== TASK INSTRUCTIONS ==
Output exactly, and only, the lines below from the one with "ипотеку по вторичке 63 млрд Почему выдачи" down to the one with "Voir tous les Scanners Ultra Durcis". Include both end lines and no pictures.

== SOURCE INFORMATION ==
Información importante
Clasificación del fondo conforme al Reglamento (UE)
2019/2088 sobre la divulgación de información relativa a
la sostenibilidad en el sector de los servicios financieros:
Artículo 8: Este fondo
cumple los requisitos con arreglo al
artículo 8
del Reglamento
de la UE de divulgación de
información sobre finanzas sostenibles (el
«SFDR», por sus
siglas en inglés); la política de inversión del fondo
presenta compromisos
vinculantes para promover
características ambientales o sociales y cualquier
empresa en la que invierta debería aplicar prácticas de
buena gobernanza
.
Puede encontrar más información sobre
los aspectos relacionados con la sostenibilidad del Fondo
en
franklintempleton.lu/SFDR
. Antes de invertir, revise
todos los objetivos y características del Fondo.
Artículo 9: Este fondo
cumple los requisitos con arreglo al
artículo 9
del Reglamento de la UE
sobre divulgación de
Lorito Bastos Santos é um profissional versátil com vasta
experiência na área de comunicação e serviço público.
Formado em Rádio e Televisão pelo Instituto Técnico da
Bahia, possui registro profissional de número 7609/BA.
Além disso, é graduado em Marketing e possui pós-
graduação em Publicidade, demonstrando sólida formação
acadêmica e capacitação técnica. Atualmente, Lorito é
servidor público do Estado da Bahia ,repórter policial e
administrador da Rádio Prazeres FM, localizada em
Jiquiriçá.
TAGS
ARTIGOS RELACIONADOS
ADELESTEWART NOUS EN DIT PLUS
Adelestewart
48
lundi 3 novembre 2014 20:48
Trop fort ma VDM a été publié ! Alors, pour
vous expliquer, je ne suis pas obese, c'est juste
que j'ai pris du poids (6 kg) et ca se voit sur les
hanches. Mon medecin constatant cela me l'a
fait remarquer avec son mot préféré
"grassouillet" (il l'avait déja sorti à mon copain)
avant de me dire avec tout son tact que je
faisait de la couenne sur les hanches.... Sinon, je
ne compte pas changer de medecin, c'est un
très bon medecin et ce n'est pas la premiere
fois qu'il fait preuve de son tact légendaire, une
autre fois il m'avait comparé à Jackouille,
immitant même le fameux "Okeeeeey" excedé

==

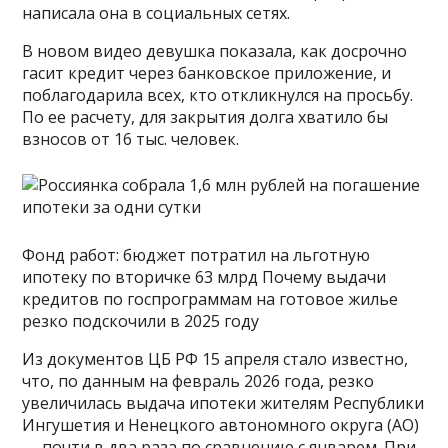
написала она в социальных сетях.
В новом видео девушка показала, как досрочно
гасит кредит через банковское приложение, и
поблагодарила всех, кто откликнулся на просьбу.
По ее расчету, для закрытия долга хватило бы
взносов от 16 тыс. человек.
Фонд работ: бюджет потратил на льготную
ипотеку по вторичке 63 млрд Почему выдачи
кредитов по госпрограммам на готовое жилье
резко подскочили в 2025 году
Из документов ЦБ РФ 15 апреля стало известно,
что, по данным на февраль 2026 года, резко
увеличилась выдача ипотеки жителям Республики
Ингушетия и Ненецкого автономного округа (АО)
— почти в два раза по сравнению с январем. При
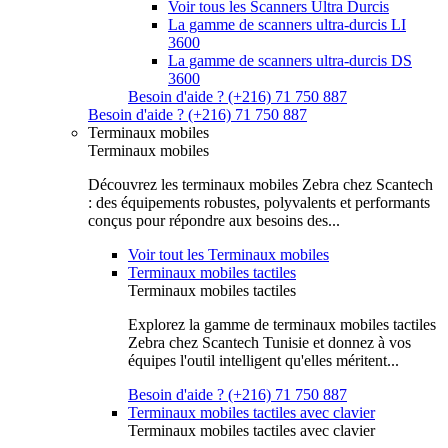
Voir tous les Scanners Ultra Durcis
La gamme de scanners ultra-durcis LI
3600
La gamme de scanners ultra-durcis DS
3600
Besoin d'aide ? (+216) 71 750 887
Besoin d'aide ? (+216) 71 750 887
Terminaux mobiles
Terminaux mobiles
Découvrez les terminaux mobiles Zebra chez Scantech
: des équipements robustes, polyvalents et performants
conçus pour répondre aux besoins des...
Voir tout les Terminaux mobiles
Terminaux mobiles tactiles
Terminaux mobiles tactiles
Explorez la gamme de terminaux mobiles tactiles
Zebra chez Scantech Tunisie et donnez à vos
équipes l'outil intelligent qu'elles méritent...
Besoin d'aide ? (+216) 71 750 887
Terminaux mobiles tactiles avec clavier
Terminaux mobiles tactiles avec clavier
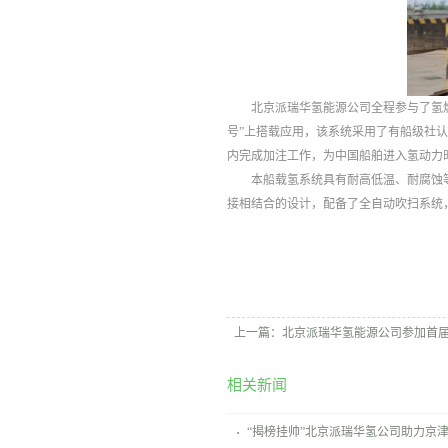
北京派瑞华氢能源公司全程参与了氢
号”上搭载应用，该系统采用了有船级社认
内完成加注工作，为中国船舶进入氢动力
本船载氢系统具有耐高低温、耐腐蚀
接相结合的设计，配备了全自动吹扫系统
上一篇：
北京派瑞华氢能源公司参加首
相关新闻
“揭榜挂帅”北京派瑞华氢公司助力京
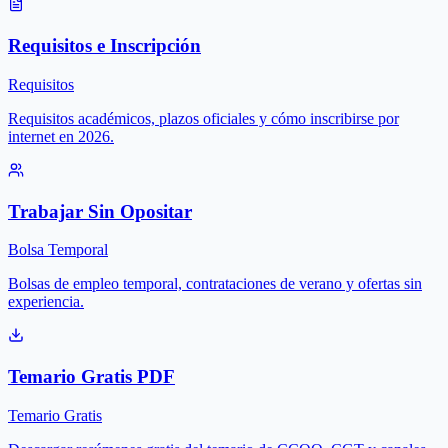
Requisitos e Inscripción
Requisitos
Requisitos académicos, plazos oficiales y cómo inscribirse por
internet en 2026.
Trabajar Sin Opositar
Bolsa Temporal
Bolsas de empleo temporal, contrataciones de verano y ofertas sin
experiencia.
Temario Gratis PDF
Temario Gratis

== SOLUTION FOR THIS PROBLEM ==
ипотеку по вторичке 63 млрд Почему выдачи
кредитов по госпрограммам на готовое жилье
резко подскочили в 2025 году
Из документов ЦБ РФ 15 апреля стало известно,
что, по данным на февраль 2026 года, резко
увеличилась выдача ипотеки жителям Республики
Ингушетия и Ненецкого автономного округа (АО)
— почти в два раза по сравнению с январем. При
Voir tous les Scanners Ultra Durcis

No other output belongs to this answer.